**Given records:**
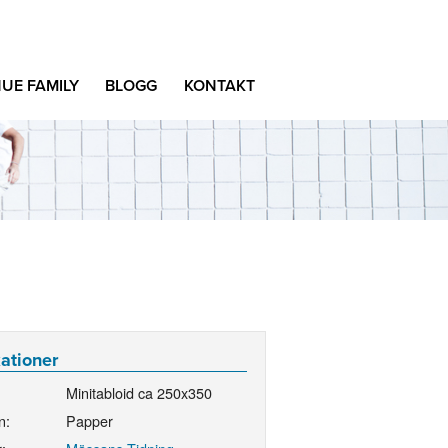
UE FAMILY
BLOGG
KONTAKT
kationer
Minitabloid ca 250x350
n:
Papper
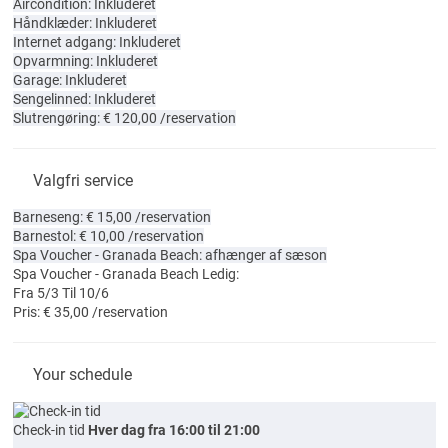
Aircondition: Inkluderet
Håndklæder: Inkluderet
Internet adgang: Inkluderet
Opvarmning: Inkluderet
Garage: Inkluderet
Sengelinned: Inkluderet
Slutrengøring: € 120,00 /reservation
Valgfri service
Barneseng: € 15,00 /reservation
Barnestol: € 10,00 /reservation
Spa Voucher - Granada Beach: afhænger af sæson
Spa Voucher - Granada Beach
Ledig:
Fra 5/3 Til 10/6
Pris: € 35,00 /reservation
Your schedule
Check-in tid
Hver dag fra 16:00 til 21:00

**Task item:**
Each line from the one holding "Sengelinned: Inkluderet" to the end of the data above goes into the answer exactly as written, and no other line does.

**Result below:**
Sengelinned: Inkluderet
Slutrengøring: € 120,00 /reservation
Valgfri service
Barneseng: € 15,00 /reservation
Barnestol: € 10,00 /reservation
Spa Voucher - Granada Beach: afhænger af sæson
Spa Voucher - Granada Beach
Ledig:
Fra 5/3 Til 10/6
Pris: € 35,00 /reservation
Your schedule
Check-in tid
Hver dag fra 16:00 til 21:00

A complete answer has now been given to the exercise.